MANAGEMENT BY NUMBERS
In my view, the proper solution to this crisis would need to be based on hard numbers. Separating urban and rural areas, what is the optimal ratio (for each area) of the number of nurses per 1,000 of population? What is the right level of pay that can keep them working in Canada for the long haul (ideally their entire careers)? What would be the impact of the above on the healthcare budget? Are there any areas where we can cut down on spending to mitigate this additional spending (administrative cost comes to mind here)? Over what duration can we implement this solution?
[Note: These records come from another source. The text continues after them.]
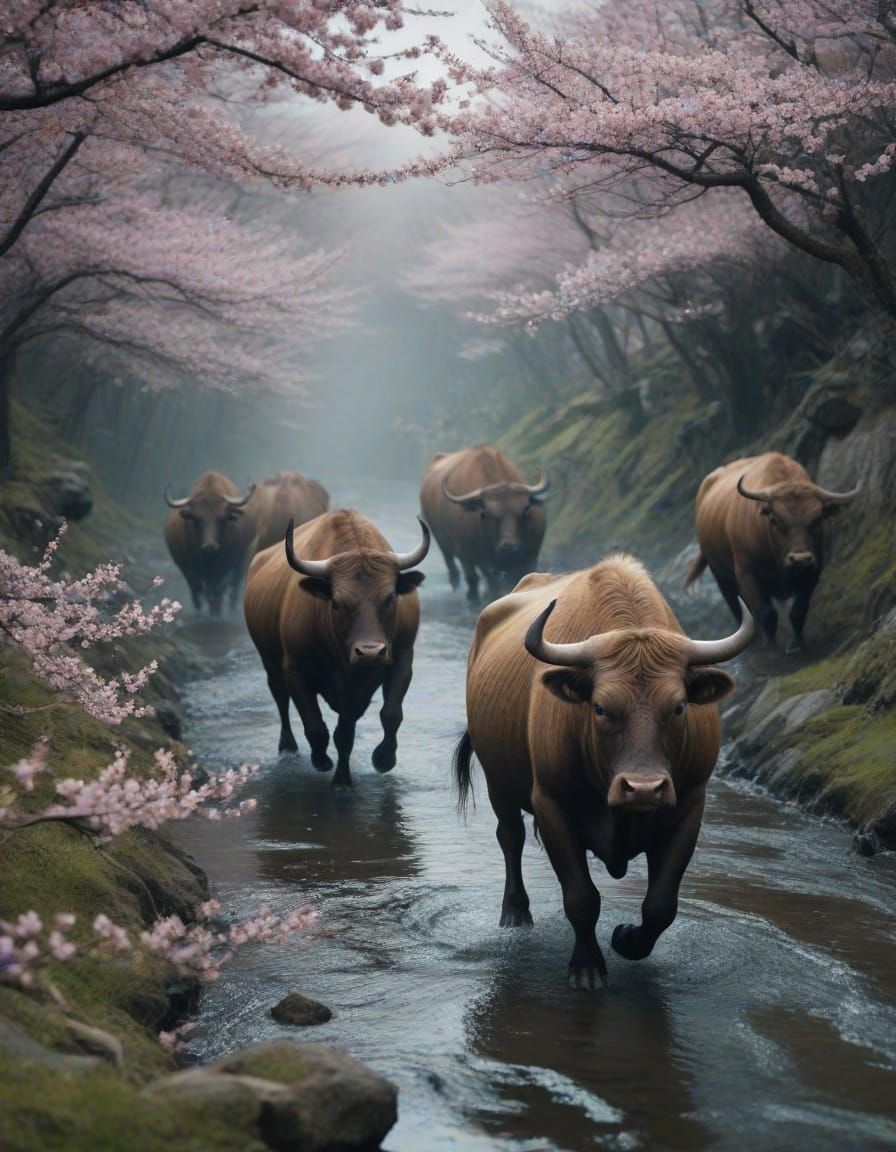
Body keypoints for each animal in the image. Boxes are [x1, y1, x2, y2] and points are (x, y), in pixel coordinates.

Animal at [164, 471, 257, 614]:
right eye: (196, 519)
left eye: (222, 518)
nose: (209, 546)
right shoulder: (190, 565)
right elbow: (198, 586)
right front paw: (203, 609)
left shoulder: (227, 563)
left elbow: (219, 586)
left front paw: (216, 610)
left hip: (244, 558)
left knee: (235, 582)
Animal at [243, 509, 429, 787]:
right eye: (337, 602)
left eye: (390, 597)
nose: (370, 652)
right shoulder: (295, 668)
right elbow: (314, 724)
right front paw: (322, 761)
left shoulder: (401, 660)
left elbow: (384, 717)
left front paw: (379, 761)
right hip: (270, 661)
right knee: (280, 699)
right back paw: (287, 747)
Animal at [419, 445, 549, 603]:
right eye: (487, 513)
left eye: (526, 509)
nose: (509, 546)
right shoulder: (469, 555)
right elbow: (478, 578)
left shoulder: (530, 556)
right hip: (442, 543)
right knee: (455, 568)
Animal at [454, 554, 755, 988]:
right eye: (600, 707)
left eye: (679, 706)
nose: (643, 788)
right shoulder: (553, 805)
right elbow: (581, 898)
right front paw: (587, 967)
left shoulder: (689, 807)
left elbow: (661, 904)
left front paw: (627, 939)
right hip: (499, 783)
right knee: (510, 838)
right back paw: (515, 912)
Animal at [685, 452, 859, 649]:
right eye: (775, 520)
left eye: (817, 520)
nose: (800, 559)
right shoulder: (747, 572)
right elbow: (766, 613)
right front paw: (771, 647)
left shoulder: (813, 571)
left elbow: (799, 610)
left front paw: (796, 644)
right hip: (720, 574)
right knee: (735, 606)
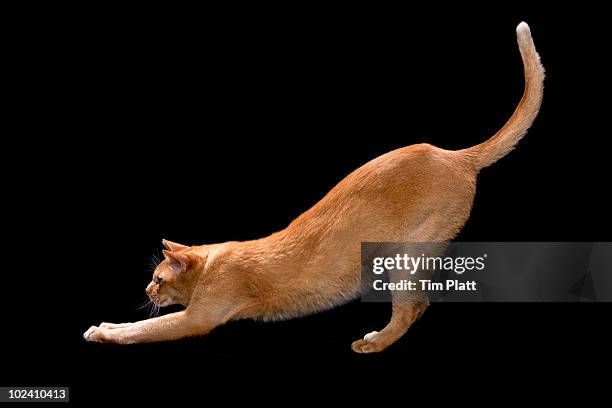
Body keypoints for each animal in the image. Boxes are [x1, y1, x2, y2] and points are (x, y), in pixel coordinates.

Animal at [83, 22, 544, 352]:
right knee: (421, 304)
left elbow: (142, 328)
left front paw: (102, 329)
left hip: (406, 253)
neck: (216, 261)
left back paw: (373, 343)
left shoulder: (198, 317)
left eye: (158, 280)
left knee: (412, 306)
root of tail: (453, 154)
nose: (146, 289)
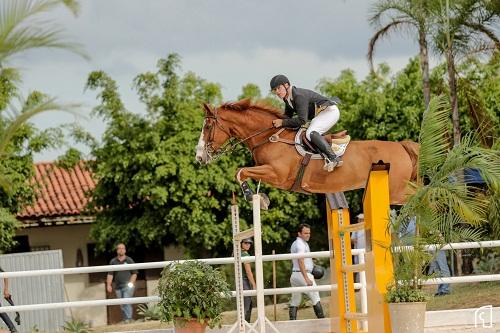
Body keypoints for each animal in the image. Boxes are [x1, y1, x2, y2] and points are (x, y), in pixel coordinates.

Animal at [195, 99, 418, 205]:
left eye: (207, 127)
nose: (199, 157)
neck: (269, 137)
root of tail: (401, 146)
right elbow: (241, 172)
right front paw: (262, 199)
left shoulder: (276, 174)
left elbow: (240, 171)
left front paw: (254, 198)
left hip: (396, 191)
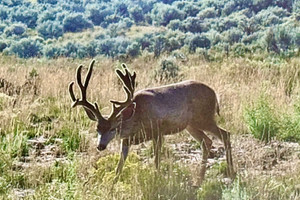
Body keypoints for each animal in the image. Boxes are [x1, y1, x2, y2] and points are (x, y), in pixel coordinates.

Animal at [69, 59, 236, 184]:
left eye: (113, 128)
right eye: (97, 128)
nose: (100, 146)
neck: (137, 118)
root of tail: (214, 94)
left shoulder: (158, 131)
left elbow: (156, 160)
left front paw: (156, 179)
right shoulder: (126, 140)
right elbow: (119, 165)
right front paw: (113, 183)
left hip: (204, 118)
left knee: (225, 135)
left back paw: (231, 173)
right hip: (191, 125)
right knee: (206, 142)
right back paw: (199, 180)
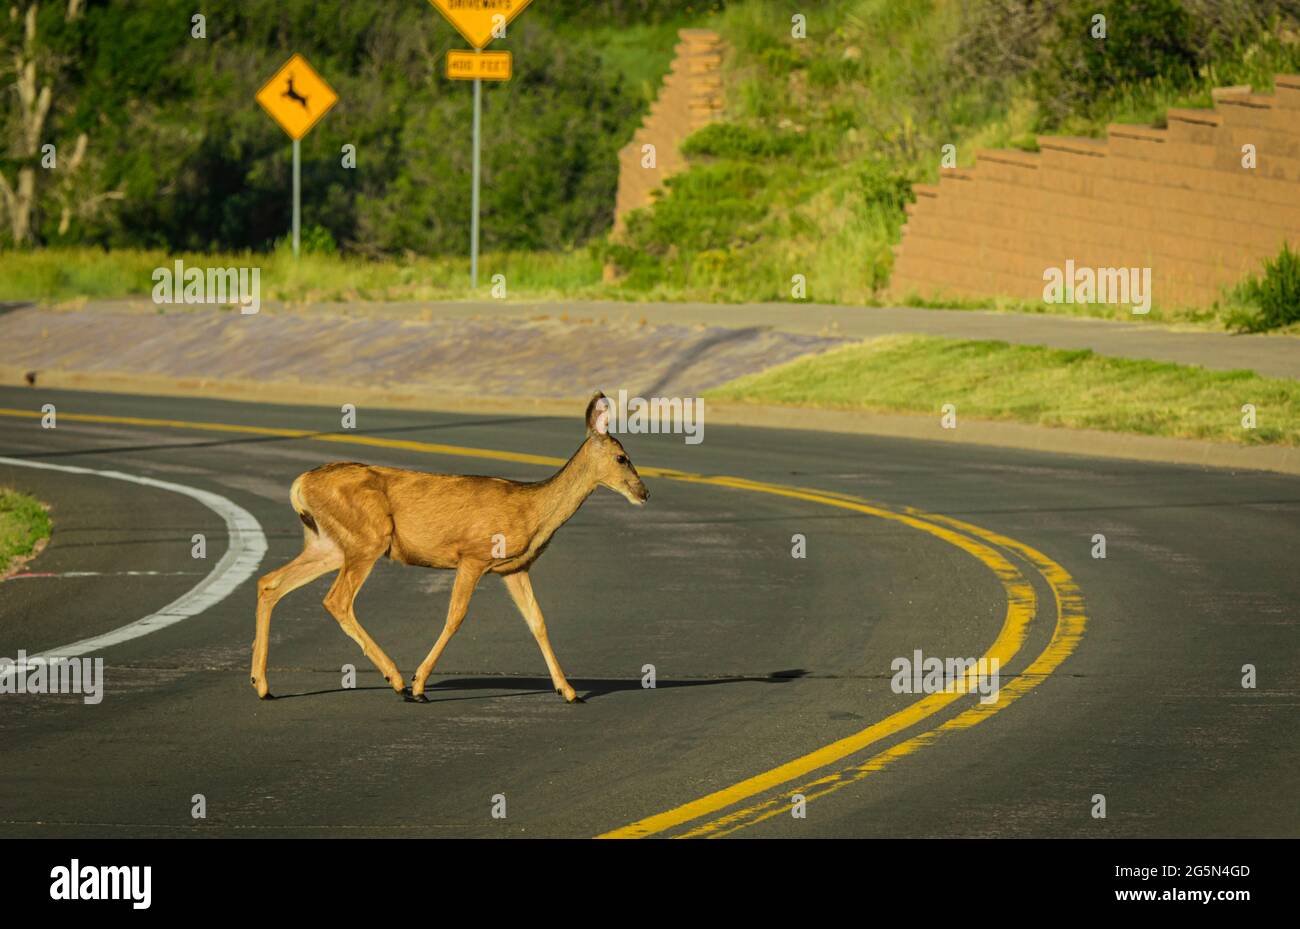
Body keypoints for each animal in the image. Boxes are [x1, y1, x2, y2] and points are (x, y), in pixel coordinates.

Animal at [248, 392, 644, 706]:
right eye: (622, 457)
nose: (644, 492)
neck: (531, 510)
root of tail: (299, 484)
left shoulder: (514, 568)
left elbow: (538, 622)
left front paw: (570, 691)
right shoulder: (472, 556)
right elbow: (455, 617)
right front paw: (420, 684)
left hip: (328, 543)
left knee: (270, 582)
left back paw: (262, 685)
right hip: (368, 537)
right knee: (336, 599)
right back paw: (396, 681)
And finally, in the interim between now and then, how do we cope, if needed by resorting to stop-gap measures?
Unfortunately, in Canada we don’t approach policy issues in a scientific manner, so I don’t envisage the above methodology to be adopted. The problem is likely to continue to fester, leading to steadily worsening situation, in tandem with our deteriorating healthcare system, which is – and will increasingly be – ‘universal’ only in name.